**WHAT YOU NEED TO DO:** Wherever the string "Volkswagen" appears in the entries below, return the line that holds it.

Page-level text extractions:
▬▬▬▬▬▬
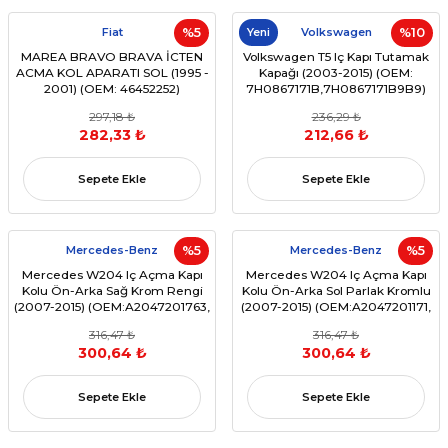
Fiat
%5
Yeni
Volkswagen
%10
MAREA BRAVO BRAVA İCTEN
Volkswagen T5 Iç Kapı Tutamak
ACMA KOL APARATI SOL (1995 -
Kapağı (2003-2015) (OEM:
2001) (OEM: 46452252)
7H0867171B,7H0867171B9B9)
297,18 ₺
236,29 ₺
282,33 ₺
212,66 ₺
Sepete Ekle
Sepete Ekle
Mercedes-Benz
%5
Mercedes-Benz
%5
Mercedes W204 Iç Açma Kapı
Mercedes W204 Iç Açma Kapı
Kolu Ön-Arka Sağ Krom Rengi
Kolu Ön-Arka Sol Parlak Kromlu
(2007-2015) (OEM:A2047201763,
(2007-2015) (OEM:A2047201171,
2047202763,2047208062,
2047209662, 2047208670,
316,47 ₺
316,47 ₺
2047208962)
2047201563)
300,64 ₺
300,64 ₺
Sepete Ekle
Sepete Ekle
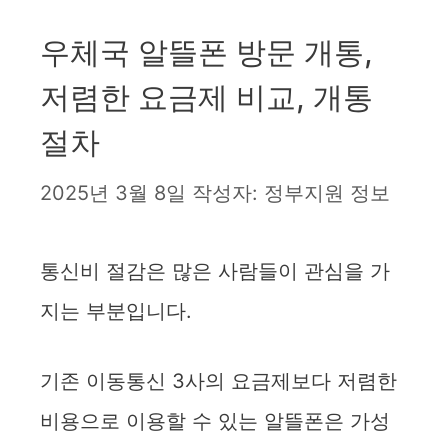
우체국 알뜰폰 방문 개통,
저렴한 요금제 비교, 개통
절차
2025년 3월 8일
작성자:
정부지원 정보
통신비 절감은 많은 사람들이 관심을 가
지는 부분입니다.
기존 이동통신 3사의 요금제보다 저렴한
비용으로 이용할 수 있는 알뜰폰은 가성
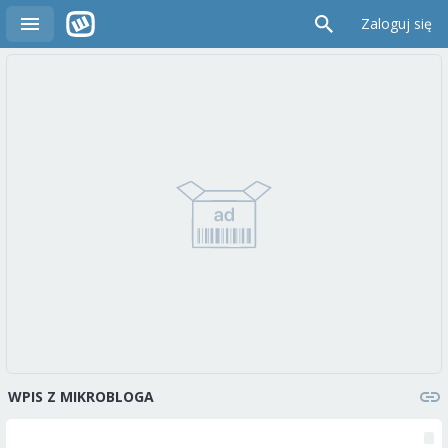
Zaloguj się
WPIS Z MIKROBLOGA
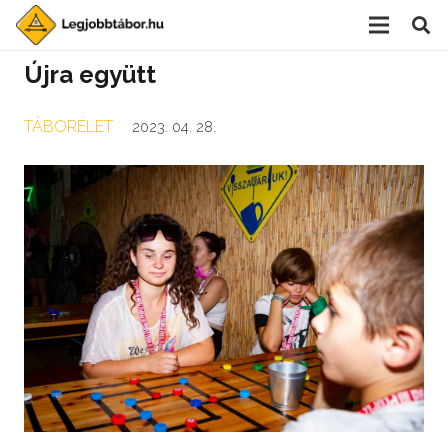
Újra együtt
TÁBORÉLET
2023. 04. 28.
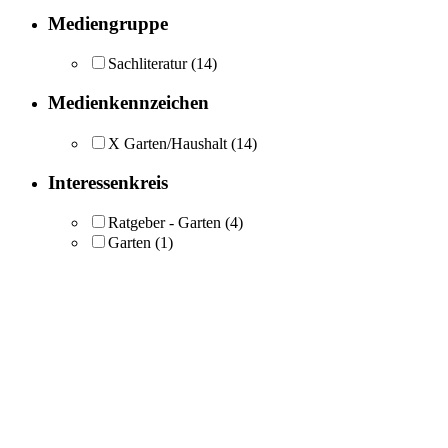
Mediengruppe
Sachliteratur
(14)
Medienkennzeichen
X Garten/Haushalt
(14)
Interessenkreis
Ratgeber - Garten
(4)
Garten
(1)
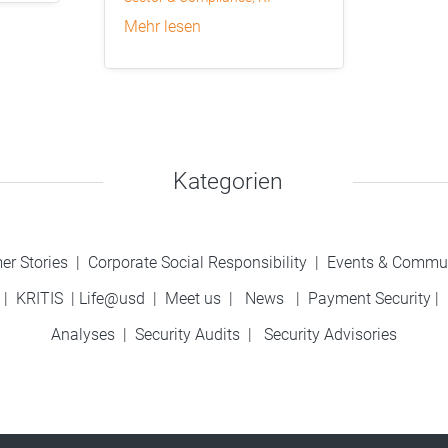
mehr lesen
Kategorien
er Stories
|
Corporate Social Responsibility
|
Events & Commu
|
KRITIS
|
Life@usd
|
Meet us
|
News
|
Payment Security
|
Analyses
|
Security Audits
|
Security Advisories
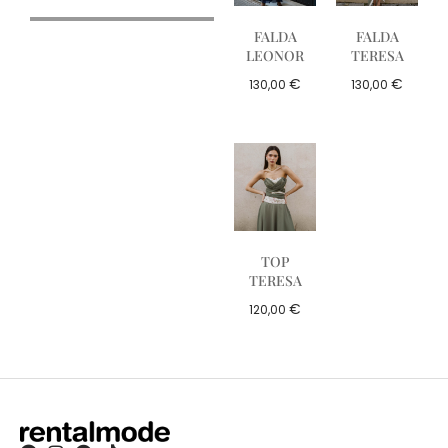
FALDA
FALDA
LEONOR
TERESA
€
€
130,00
130,00
TOP
TERESA
€
120,00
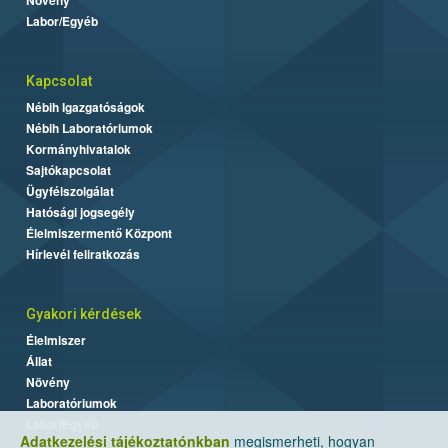
Labor/Egyéb
Kapcsolat
Nébih Igazgatóságok
Nébih Laboratóriumok
Kormányhivatalok
Sajtókapcsolat
Ügyfélszolgálat
Hatósági jogsegély
Élelmiszermentő Központ
Hírlevél feliratkozás
Gyakori kérdések
Élelmiszer
Állat
Növény
Laboratóriumok
Labor/Egyéb
Adatkezelési tájékoztatónkban
megismerheti, hogyan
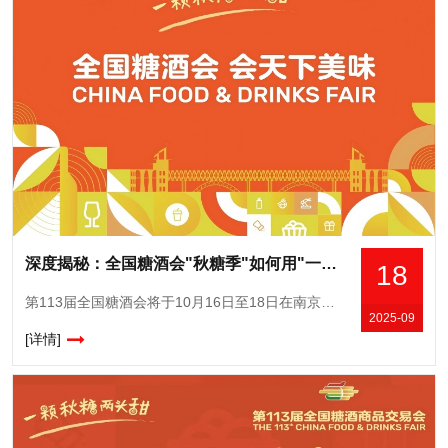
深度揭秘：全国糖酒会"秋糖季"如何用"一季"串联"三节"，实现展城一体化发展
18
第113届全国糖酒会将于10月16日至18日在南京国际博览中心举办，9月20日起配套“秋糖季”展城融合活动也将在南京全市展开。本届南京秋糖将以展城融合为特色，借助糖酒会70周年契机，通过“7+70+7
2025-09
[详情]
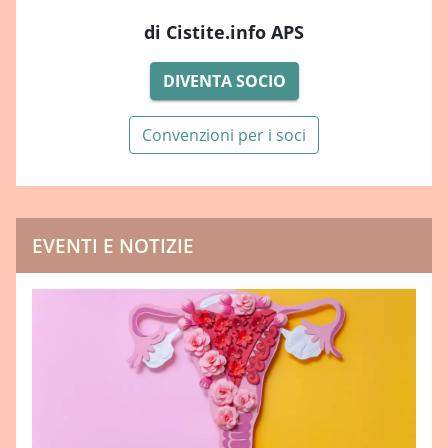
di Cistite.info APS
DIVENTA SOCIO
Convenzioni per i soci
EVENTI E NOTIZIE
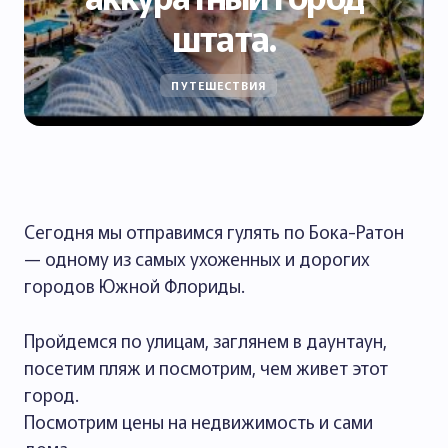
штата.
ПУТЕШЕСТВИЯ
Сегодня мы отправимся гулять по Бока-Ратон
— одному из самых ухоженных и дорогих
городов Южной Флориды.
Пройдемся по улицам, заглянем в даунтаун,
посетим пляж и посмотрим, чем живет этот
город.
Посмотрим цены на недвижимость и сами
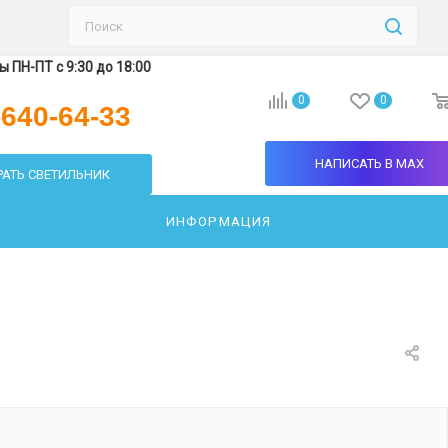
 ПН-ПТ с 9:30 до 18:00
0
0
-640-64-33
НАПИСАТЬ В MAX
АТЬ СВЕТИЛЬНИК
ИНФОРМАЦИЯ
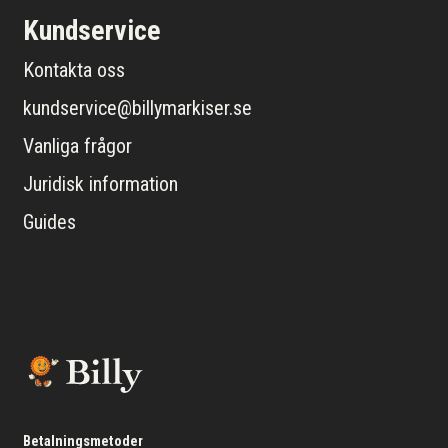
Kundservice
Kontakta oss
kundservice@billymarkiser.se
Vanliga frågor
Juridisk information
Guides
Betalningsmetoder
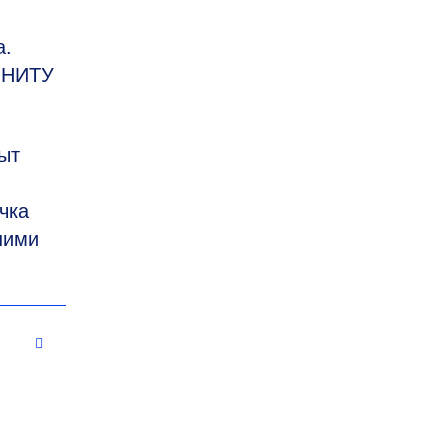
а.
и НИТУ
ыт
чка
шими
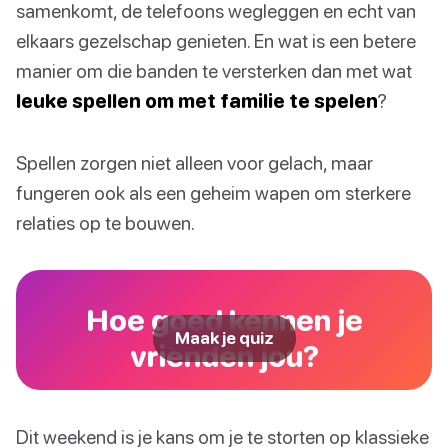
samenkomt, de telefoons wegleggen en echt van
elkaars gezelschap genieten. En wat is een betere
manier om die banden te versterken dan met wat
leuke spellen om met familie te spelen
?
Spellen zorgen niet alleen voor gelach, maar
fungeren ook als een geheim wapen om sterkere
relaties op te bouwen.
Hoe goed kennen je
Maak je quiz
vrienden jou?
Dit weekend is je kans om je te storten op klassieke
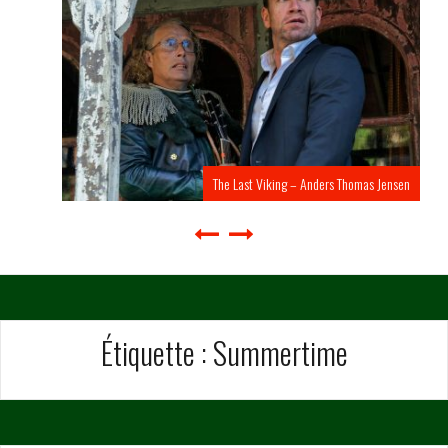
The Last Viking – Anders Thomas Jensen
Étiquette :
Summertime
▬▬▬▬▬▬
**EXERCISE SOLUTION:**
Volkswagen
Volkswagen T5 Iç Kapı Tutamak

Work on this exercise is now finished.